The Sheepshead Bay Houses’ 2,703 residents have 3,428 maintenance requests that have remained outstanding for an average of 349 days of no action from NYCHA. Almost half the requests (1,559) are for repairs to crumbling ceilings and walls, broken doors, and uprooted floors, for which the average number of days outstanding is 349. Residents wait the longest, 458 days on average, for a fresh coat of paint, which accounts for slightly over a quarter of complaints. But 122 complaints about pests including rats and roaches have sat unaddressed for an average of 250 days, and at least one unlucky tenant has had to live with vermin for nearly three years without a response from NYCHA.
The Nostrand Houses, home to 2,459 people, have 3,367 complaints outstanding, for an average of 318 days. Similar to the Sheepshead Houses, interior repairs to walls, ceilings and floors account for nearly half the complaints (1,515, waiting for an average of 349 days), and just over a quarter are comprised of requests for paint jobs (852, waiting for an average of 390 days). Residents also complain about leaky pipes and water trickling through the ceilings, for which they’ve been forced to wait for an average of 273 days, with the longest request – repairs to a shower – having gone unaddressed for more than three years.
The list reveals that more than 5,000 of the area’s residents are not only under neglectful management from NYCHA, but face the risk of tragedy every day. Between the two buildings, 47 requests for asbestos and lead removal, repairs to the fire sprinklers and suppression systems, and the replacement of fire extinguishers, have gone ignored for an average of 250 days, with the longest outstanding complaint being on file with the agency for 568 days.
The two properties are the worst of the 13 NYCHA houses in Southern Brooklyn, and among the worst in the borough, according to the website.
Making matters worse, the agency appears to do a terrible job communicating with residents about even those maintenance issues they are working on. After they came under fire in January, NYCHA has attempted to tackle more then 200,000 of the complaints – yet doesn’t appear to be able to answer residents’s questions. Two weeks ago, for example, NYCHA posted signs in the Sheepshead Houses warning residents of asbestos abatement, but failed to note where in the building it was and what risk, if any, it posed to residents.

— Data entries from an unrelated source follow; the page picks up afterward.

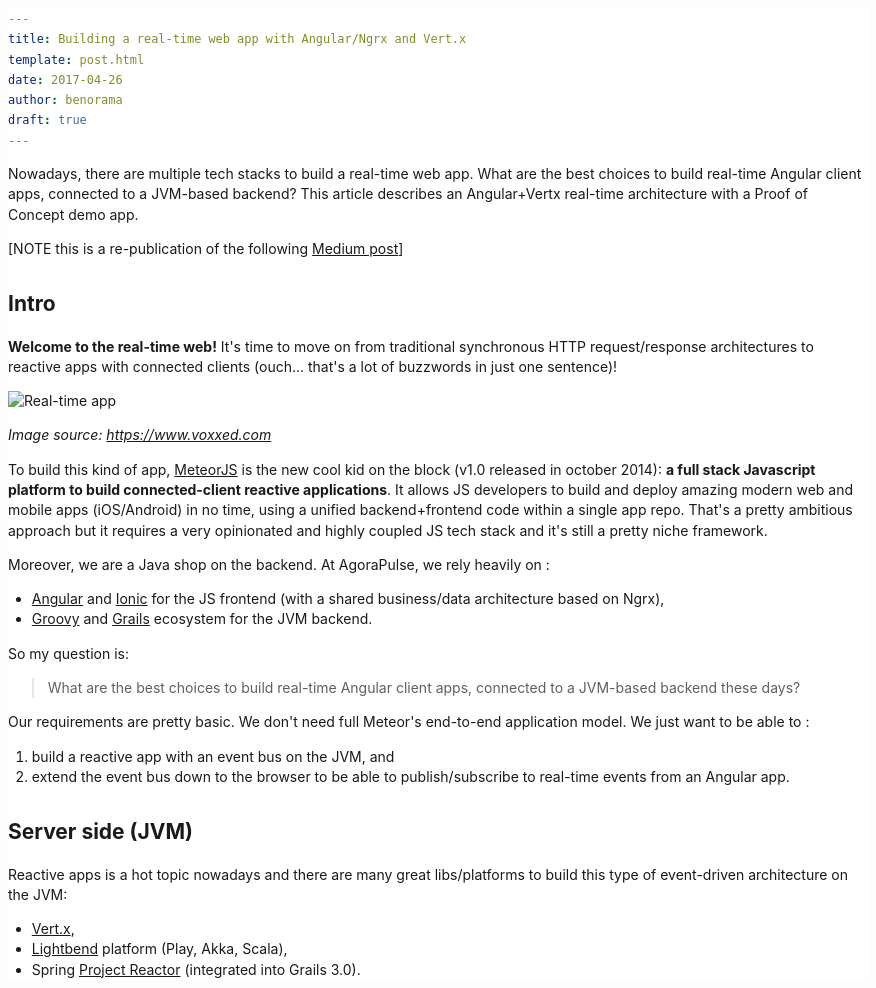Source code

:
 ```yaml
---
title: Building a real-time web app with Angular/Ngrx and Vert.x
template: post.html
date: 2017-04-26
author: benorama
draft: true
---
```


Nowadays, there are multiple tech stacks to build a real-time web app. What are the best choices to build real-time Angular client apps, connected to a JVM-based backend? This article describes an Angular+Vertx real-time architecture with a Proof of Concept demo app.

[NOTE this is a re-publication of the following [Medium post](https://medium.com/@benorama/building-a-realtime-web-app-with-angular-ngrx-and-vert-x-a5381c0397a1)]

## Intro

**Welcome to the real-time web!** It's time to move on from traditional synchronous HTTP request/response architectures to reactive apps with connected clients (ouch... that's a lot of buzzwords in just one sentence)!

![Real-time app](/assets/blog/vertx-realtime-angular-ngrx/data-in-motion.jpg)

_Image source: https://www.voxxed.com_

To build this kind of app, [MeteorJS](https://www.meteor.com) is the new cool kid on the block (v1.0 released in october 2014): **a full stack Javascript platform to build connected-client reactive applications**. It allows JS developers to build and deploy amazing modern web and mobile apps (iOS/Android) in no time, using a unified backend+frontend code within a single app repo. That's a pretty ambitious approach but it requires a very opinionated and highly coupled JS tech stack and it's still a pretty niche framework.

Moreover, we are a Java shop on the backend. At AgoraPulse, we rely heavily on :
* [Angular](https://angular.io) and [Ionic](http://ionicframework.com) for the JS frontend (with a shared business/data architecture based on Ngrx),
* [Groovy](http://www.groovy-lang.org) and [Grails](https://grails.org) ecosystem for the JVM backend.

So my question is: 

> What are the best choices to build real-time Angular client apps, connected to a JVM-based backend these days?

Our requirements are pretty basic. We don't need full Meteor's end-to-end application model. 
We just want to be able to :
1. build a reactive app with an event bus on the JVM, and
2. extend the event bus down to the browser to be able to publish/subscribe to real-time events from an Angular app.

## Server side (JVM)

Reactive apps is a hot topic nowadays and there are many great libs/platforms to build this type of event-driven architecture on the JVM:
* [Vert.x](http://vertx.io),
* [Lightbend](https://www.lightbend.com) platform (Play, Akka, Scala),
* Spring [Project Reactor](http://projectreactor.io) (integrated into Grails 3.0).
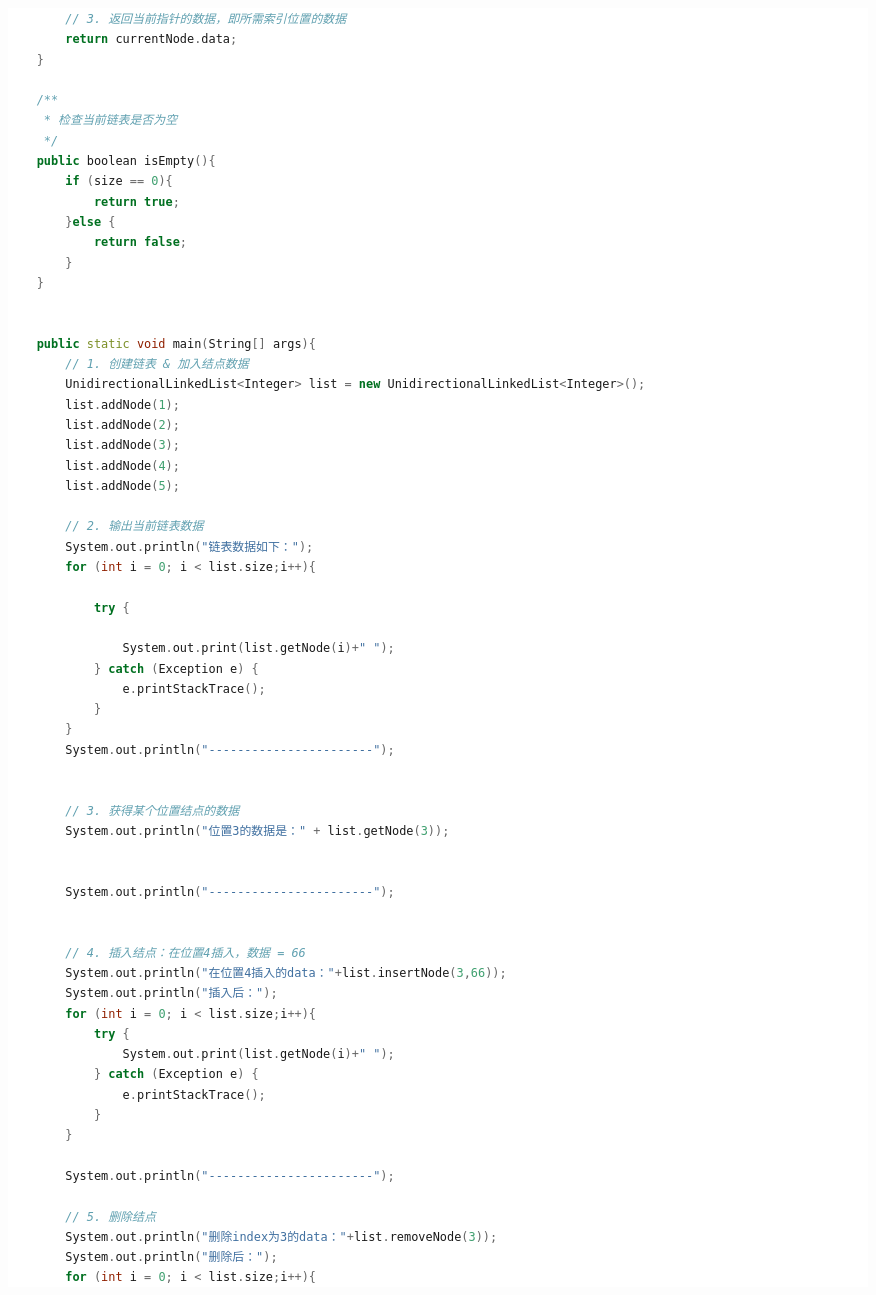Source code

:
 ```cpp
        // 3. 返回当前指针的数据，即所需索引位置的数据
        return currentNode.data;
    }

    /**
     * 检查当前链表是否为空
     */
    public boolean isEmpty(){
        if (size == 0){
            return true;
        }else {
            return false;
        }
    }


    public static void main(String[] args){
        // 1. 创建链表 & 加入结点数据
        UnidirectionalLinkedList<Integer> list = new UnidirectionalLinkedList<Integer>();
        list.addNode(1);
        list.addNode(2);
        list.addNode(3);
        list.addNode(4);
        list.addNode(5);

        // 2. 输出当前链表数据
        System.out.println("链表数据如下：");
        for (int i = 0; i < list.size;i++){
            
            try {

                System.out.print(list.getNode(i)+" ");
            } catch (Exception e) {
                e.printStackTrace();
            }
        }
        System.out.println("-----------------------");


        // 3. 获得某个位置结点的数据
        System.out.println("位置3的数据是：" + list.getNode(3));


        System.out.println("-----------------------");


        // 4. 插入结点：在位置4插入，数据 = 66
        System.out.println("在位置4插入的data："+list.insertNode(3,66));
        System.out.println("插入后：");
        for (int i = 0; i < list.size;i++){
            try {
                System.out.print(list.getNode(i)+" ");
            } catch (Exception e) {
                e.printStackTrace();
            }
        }

        System.out.println("-----------------------");

        // 5. 删除结点
        System.out.println("删除index为3的data："+list.removeNode(3));
        System.out.println("删除后：");
        for (int i = 0; i < list.size;i++){
```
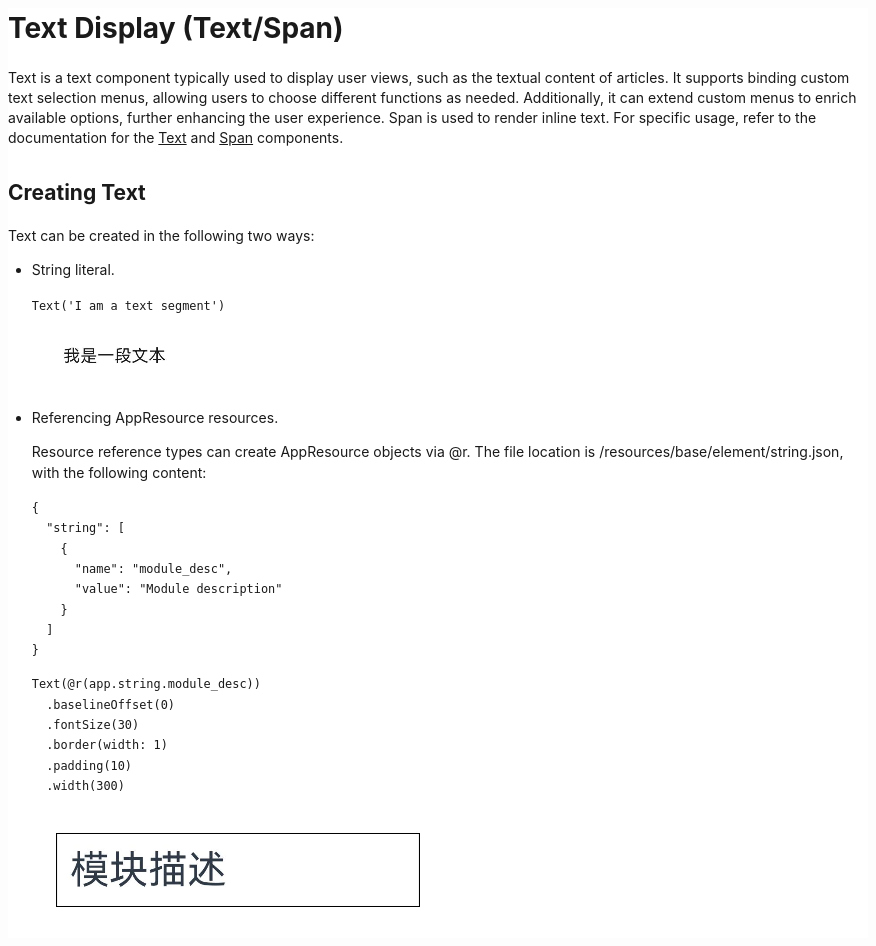 # Text Display (Text/Span)

Text is a text component typically used to display user views, such as the textual content of articles. It supports binding custom text selection menus, allowing users to choose different functions as needed. Additionally, it can extend custom menus to enrich available options, further enhancing the user experience. Span is used to render inline text. For specific usage, refer to the documentation for the [Text](../../../API_Reference/source_zh_cn/arkui-cj/cj-text-input-text.md) and [Span](../../../API_Reference/source_zh_cn/arkui-cj/cj-text-input-span.md) components.

## Creating Text

Text can be created in the following two ways:

- String literal.

  ```cangjie
  Text('I am a text segment')
  ```

  ![Textdisply](figures/Textdisply.png)

- Referencing AppResource resources.

  Resource reference types can create AppResource objects via @r. The file location is /resources/base/element/string.json, with the following content:

  ```cangjie
  {
    "string": [
      {
        "name": "module_desc",
        "value": "Module description"
      }
    ]
  }
  ```

  ```cangjie
  Text(@r(app.string.module_desc))
    .baselineOffset(0)
    .fontSize(30)
    .border(width: 1)
    .padding(10)
    .width(300)
  ```

  ![Textdisply1](figures/Textdisply1.png)
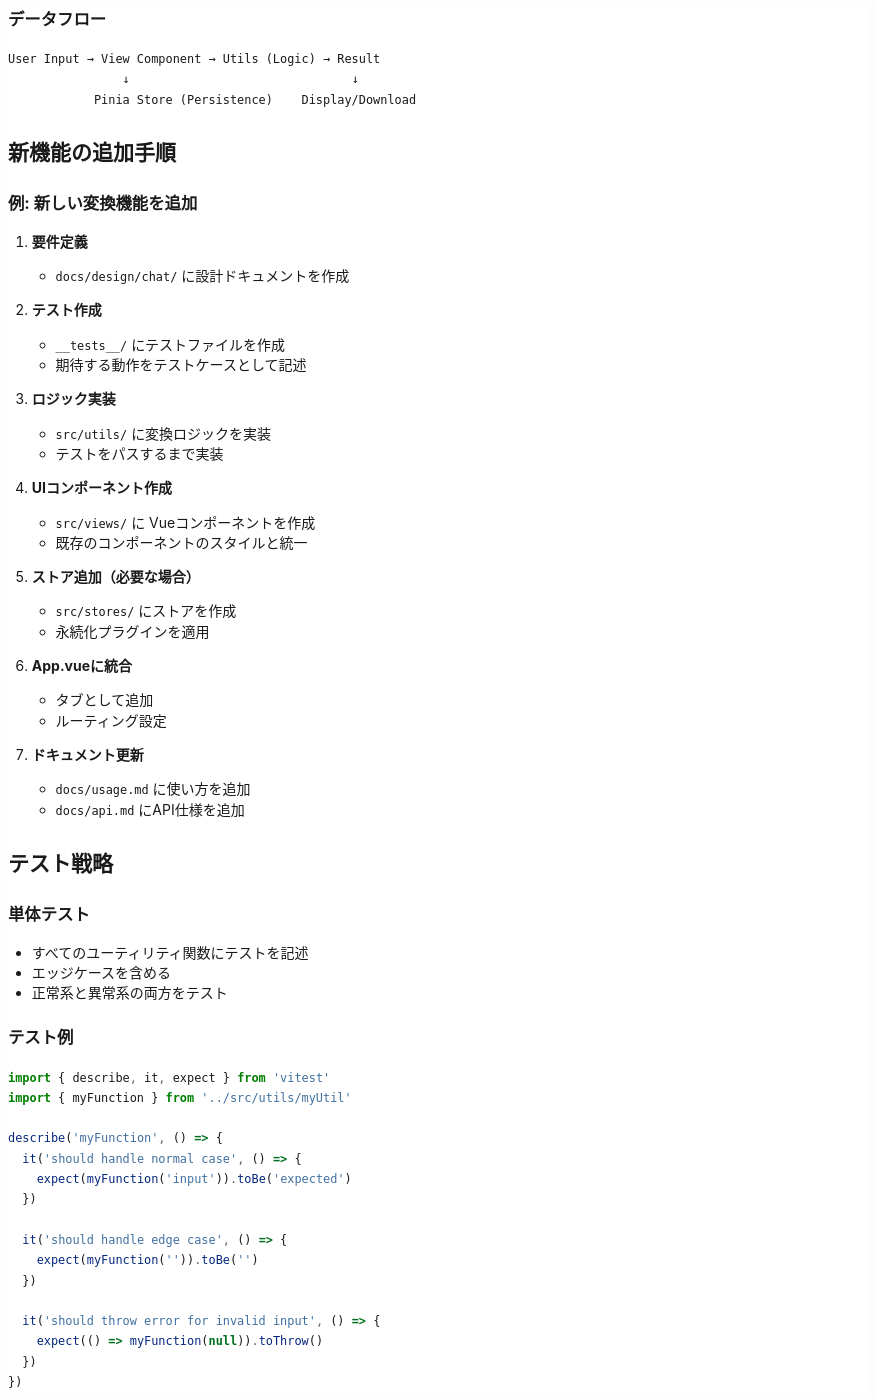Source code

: ### データフロー

```
User Input → View Component → Utils (Logic) → Result
                ↓                               ↓
            Pinia Store (Persistence)    Display/Download
```

## 新機能の追加手順

### 例: 新しい変換機能を追加

1. **要件定義**
   - `docs/design/chat/` に設計ドキュメントを作成

2. **テスト作成**
   - `__tests__/` にテストファイルを作成
   - 期待する動作をテストケースとして記述

3. **ロジック実装**
   - `src/utils/` に変換ロジックを実装
   - テストをパスするまで実装

4. **UIコンポーネント作成**
   - `src/views/` に Vueコンポーネントを作成
   - 既存のコンポーネントのスタイルと統一

5. **ストア追加（必要な場合）**
   - `src/stores/` にストアを作成
   - 永続化プラグインを適用

6. **App.vueに統合**
   - タブとして追加
   - ルーティング設定

7. **ドキュメント更新**
   - `docs/usage.md` に使い方を追加
   - `docs/api.md` にAPI仕様を追加

## テスト戦略

### 単体テスト

- すべてのユーティリティ関数にテストを記述
- エッジケースを含める
- 正常系と異常系の両方をテスト

### テスト例

```typescript
import { describe, it, expect } from 'vitest'
import { myFunction } from '../src/utils/myUtil'

describe('myFunction', () => {
  it('should handle normal case', () => {
    expect(myFunction('input')).toBe('expected')
  })

  it('should handle edge case', () => {
    expect(myFunction('')).toBe('')
  })

  it('should throw error for invalid input', () => {
    expect(() => myFunction(null)).toThrow()
  })
})
```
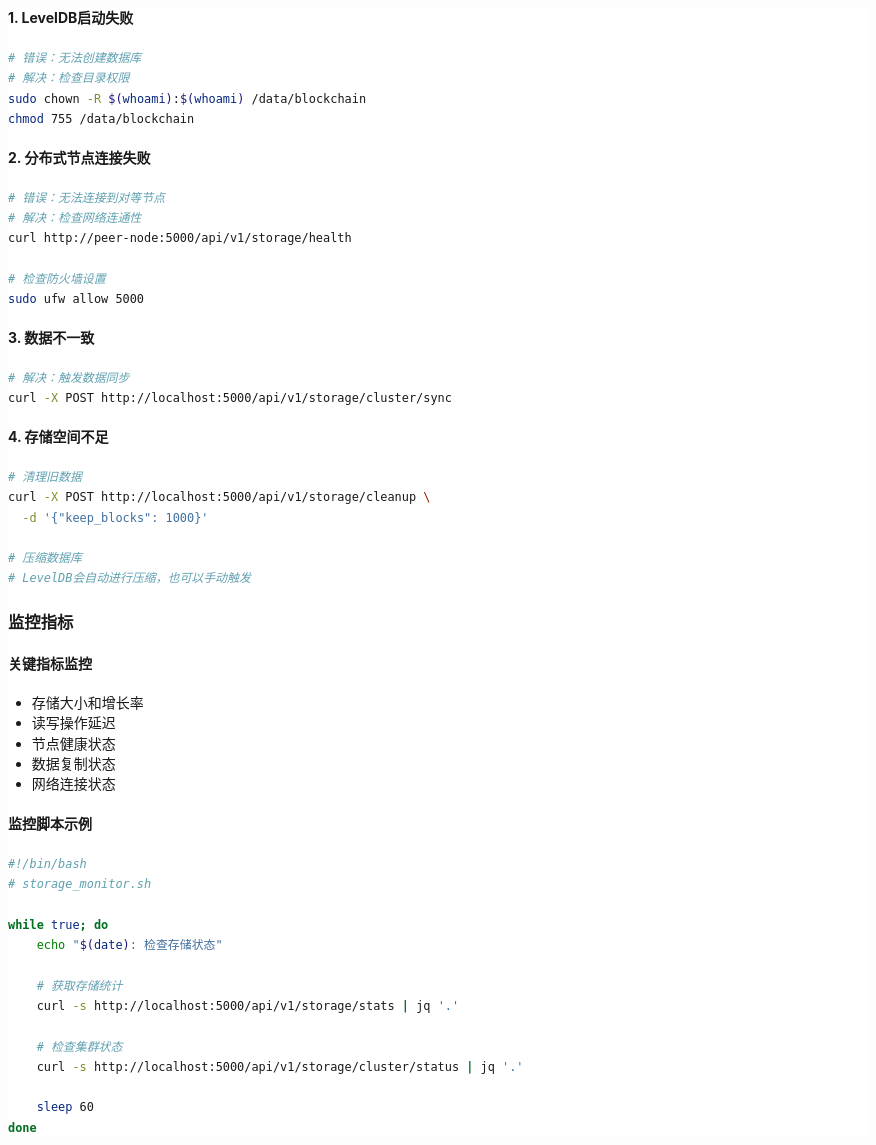 #### 1. LevelDB启动失败
```bash
# 错误：无法创建数据库
# 解决：检查目录权限
sudo chown -R $(whoami):$(whoami) /data/blockchain
chmod 755 /data/blockchain
```

#### 2. 分布式节点连接失败
```bash
# 错误：无法连接到对等节点
# 解决：检查网络连通性
curl http://peer-node:5000/api/v1/storage/health

# 检查防火墙设置
sudo ufw allow 5000
```

#### 3. 数据不一致
```bash
# 解决：触发数据同步
curl -X POST http://localhost:5000/api/v1/storage/cluster/sync
```

#### 4. 存储空间不足
```bash
# 清理旧数据
curl -X POST http://localhost:5000/api/v1/storage/cleanup \
  -d '{"keep_blocks": 1000}'

# 压缩数据库
# LevelDB会自动进行压缩，也可以手动触发
```

### 监控指标

#### 关键指标监控
- 存储大小和增长率
- 读写操作延迟
- 节点健康状态
- 数据复制状态
- 网络连接状态

#### 监控脚本示例
```bash
#!/bin/bash
# storage_monitor.sh

while true; do
    echo "$(date): 检查存储状态"
    
    # 获取存储统计
    curl -s http://localhost:5000/api/v1/storage/stats | jq '.'
    
    # 检查集群状态
    curl -s http://localhost:5000/api/v1/storage/cluster/status | jq '.'
    
    sleep 60
done
```
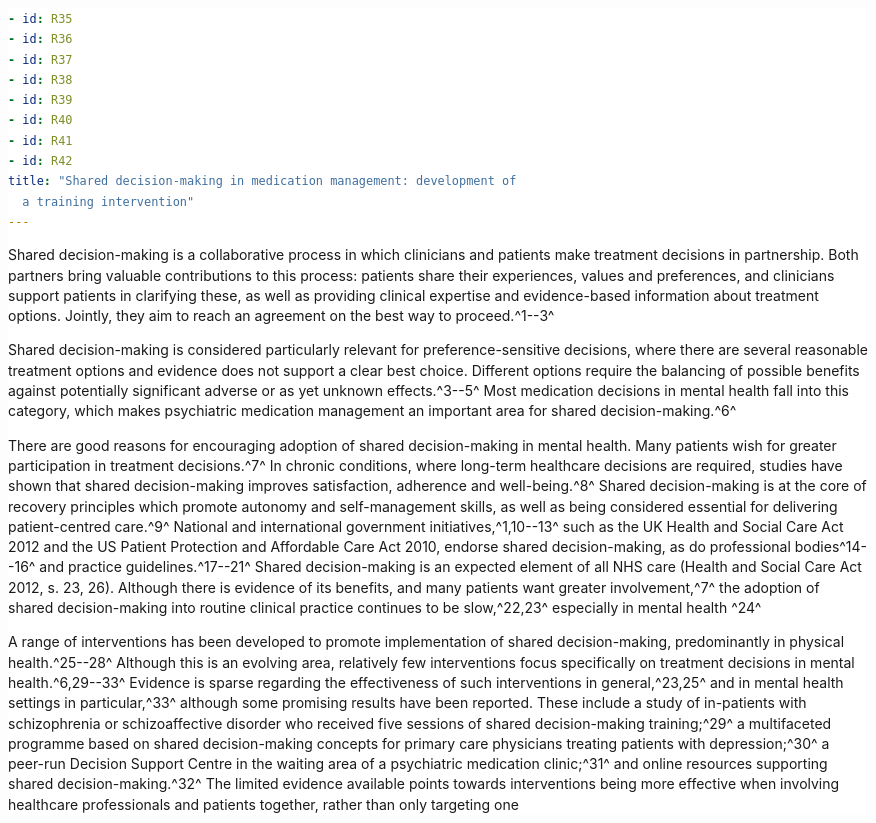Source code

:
 ```yaml
- id: R35
- id: R36
- id: R37
- id: R38
- id: R39
- id: R40
- id: R41
- id: R42
title: "Shared decision-making in medication management: development of
  a training intervention"
---
```


Shared decision-making is a collaborative process in which clinicians
and patients make treatment decisions in partnership. Both partners
bring valuable contributions to this process: patients share their
experiences, values and preferences, and clinicians support patients in
clarifying these, as well as providing clinical expertise and
evidence-based information about treatment options. Jointly, they aim to
reach an agreement on the best way to proceed.^1--3^

Shared decision-making is considered particularly relevant for
preference-sensitive decisions, where there are several reasonable
treatment options and evidence does not support a clear best choice.
Different options require the balancing of possible benefits against
potentially significant adverse or as yet unknown effects.^3--5^ Most
medication decisions in mental health fall into this category, which
makes psychiatric medication management an important area for shared
decision-making.^6^

There are good reasons for encouraging adoption of shared
decision-making in mental health. Many patients wish for greater
participation in treatment decisions.^7^ In chronic conditions, where
long-term healthcare decisions are required, studies have shown that
shared decision-making improves satisfaction, adherence and
well-being.^8^ Shared decision-making is at the core of recovery
principles which promote autonomy and self-management skills, as well as
being considered essential for delivering patient-centred care.^9^
National and international government initiatives,^1,10--13^ such as the
UK Health and Social Care Act 2012 and the US Patient Protection and
Affordable Care Act 2010, endorse shared decision-making, as do
professional bodies^14--16^ and practice guidelines.^17--21^ Shared
decision-making is an expected element of all NHS care (Health and
Social Care Act 2012, s. 23, 26). Although there is evidence of its
benefits, and many patients want greater involvement,^7^ the adoption of
shared decision-making into routine clinical practice continues to be
slow,^22,23^ especially in mental health ^24^

A range of interventions has been developed to promote implementation of
shared decision-making, predominantly in physical health.^25--28^
Although this is an evolving area, relatively few interventions focus
specifically on treatment decisions in mental health.^6,29--33^ Evidence
is sparse regarding the effectiveness of such interventions in
general,^23,25^ and in mental health settings in particular,^33^
although some promising results have been reported. These include a
study of in-patients with schizophrenia or schizoaffective disorder who
received five sessions of shared decision-making training;^29^ a
multifaceted programme based on shared decision-making concepts for
primary care physicians treating patients with depression;^30^ a
peer-run Decision Support Centre in the waiting area of a psychiatric
medication clinic;^31^ and online resources supporting shared
decision-making.^32^ The limited evidence available points towards
interventions being more effective when involving healthcare
professionals and patients together, rather than only targeting one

Story continues after photo.
That caused concern for Cookie Ann, one of the housing projects’ residents, and mother to a young asthmatic.
“I’m scared my son is already asthmatic and now has a nasty upper respiratory infection,” she told Sheepshead Bites.
When she tried to call the agency to find out what was going on, she said they had no record of work being done in the building.
“I just called housing and they had no clue about asbestos in our building but the city put up signs. Now I’m worried. What can I do?” she said.